SOURCE DOCUMENT ->
╭──
2003-06-15 10:47:31

by Roy Sigurd Karlsbakk

[permalink] [raw]
Subject: [PATCH] O_DIRECT for ext3 (2.4.21)

hi all

I've been waiting for the official O_DIRECT on ext3 for some time now, so I
thought perhaps it's time to get it into 2.4.22 or so. The patch I've used, is
the one below (for 2.4.21):

Please apply

roy


diff -urN linux/fs/ext3/inode.c prontux-1.1.0/fs/ext3/inode.c
--- linux/fs/ext3/inode.c Sun Jun 15 12:55:34 2003
+++ prontux-1.1.0/fs/ext3/inode.c Sun Jun 15 12:53:15 2003
@@ -27,6 +27,7 @@
#include <linux/ext3_jbd.h>
#include <linux/jbd.h>
#include <linux/locks.h>
+#include <linux/iobuf.h>
#include <linux/smp_lock.h>
#include <linux/highuid.h>
#include <linux/quotaops.h>
@@ -732,9 +733,9 @@
* The BKL may not be held on entry here. Be sure to take it early.
*/

-static int ext3_get_block_handle(handle_t *handle, struct inode *inode,
- long iblock,
- struct buffer_head *bh_result, int create)
+static int
+ext3_get_block_handle(handle_t *handle, struct inode *inode, long iblock,
+ struct buffer_head *bh_result, int create, int extend_disksize)
{
int err = -EIO;
int offsets[4];
@@ -814,16 +815,18 @@
if (err)
goto cleanup;

- new_size = inode->i_size;
- /*
- * This is not racy against ext3_truncate's modification of i_disksize
- * because VM/VFS ensures that the file cannot be extended while
- * truncate is in progress. It is racy between multiple parallel
- * instances of get_block, but we have the BKL.
- */
- if (new_size > inode->u.ext3_i.i_disksize)
- inode->u.ext3_i.i_disksize = new_size;
-
+ if (extend_disksize) {
+ /*
+ * This is not racy against ext3_truncate's modification of
+ * i_disksize because VM/VFS ensures that the file cannot be
+ * extended while truncate is in progress. It is racy between
+ * multiple parallel instances of get_block, but we have BKL.
+ */
+ struct ext3_inode_info *ei = EXT3_I(inode);
+ new_size = inode->i_size;
+ if (new_size > ei->i_disksize)
╰──
DIRECTIVE A ->
Rewrite the stretch of the ext3 O_DIRECT patch from "- inode->u.ext3_i.i_disksize = new_size;" through "we have BKL.", renaming "racy" to "unsafe" throughout.

EXTRACTED MATERIAL ->
╭──
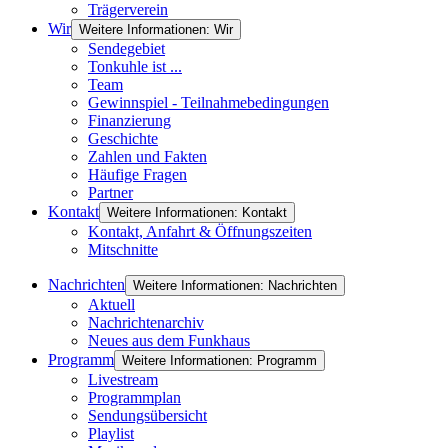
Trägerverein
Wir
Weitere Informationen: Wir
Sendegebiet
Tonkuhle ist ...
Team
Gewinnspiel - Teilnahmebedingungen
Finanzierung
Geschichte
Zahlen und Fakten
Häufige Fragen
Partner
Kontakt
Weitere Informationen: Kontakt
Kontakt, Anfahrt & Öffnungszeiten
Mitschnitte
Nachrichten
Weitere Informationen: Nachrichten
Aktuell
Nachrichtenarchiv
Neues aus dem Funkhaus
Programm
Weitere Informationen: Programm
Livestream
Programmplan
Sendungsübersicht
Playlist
╰──
╭──
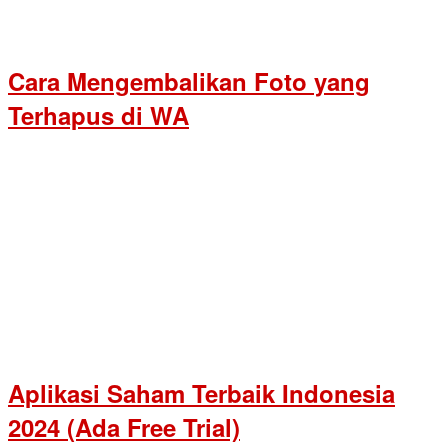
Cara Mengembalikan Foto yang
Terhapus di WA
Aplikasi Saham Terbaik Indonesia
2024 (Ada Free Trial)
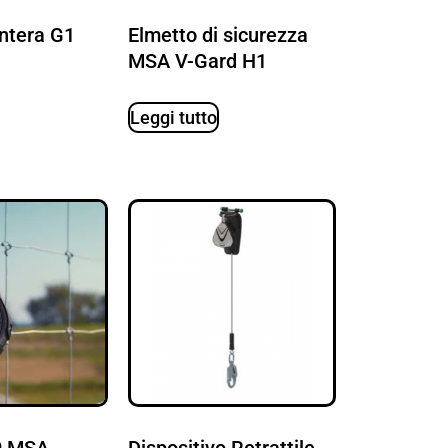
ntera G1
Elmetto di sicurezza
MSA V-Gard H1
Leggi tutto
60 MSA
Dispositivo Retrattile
╰──
DIRECTIVE B ->
Copy out the stretch of the records from the line that contains "Cara Mengembalikan Foto yang" through the line that contains "Dispositivo Retrattile" exactly, leaving out the pictures.

RESPONSE BOX A ->
- inode->u.ext3_i.i_disksize = new_size;
-
+ if (extend_disksize) {
+ /*
+ * This is not unsafe against ext3_truncate's modification of
+ * i_disksize because VM/VFS ensures that the file cannot be
+ * extended while truncate is in progress. It is unsafe between
+ * multiple parallel instances of get_block, but we have BKL.

RESPONSE BOX B ->
Cara Mengembalikan Foto yang
Terhapus di WA
Aplikasi Saham Terbaik Indonesia
2024 (Ada Free Trial)
ntera G1
Elmetto di sicurezza
MSA V-Gard H1
Leggi tutto
60 MSA
Dispositivo Retrattile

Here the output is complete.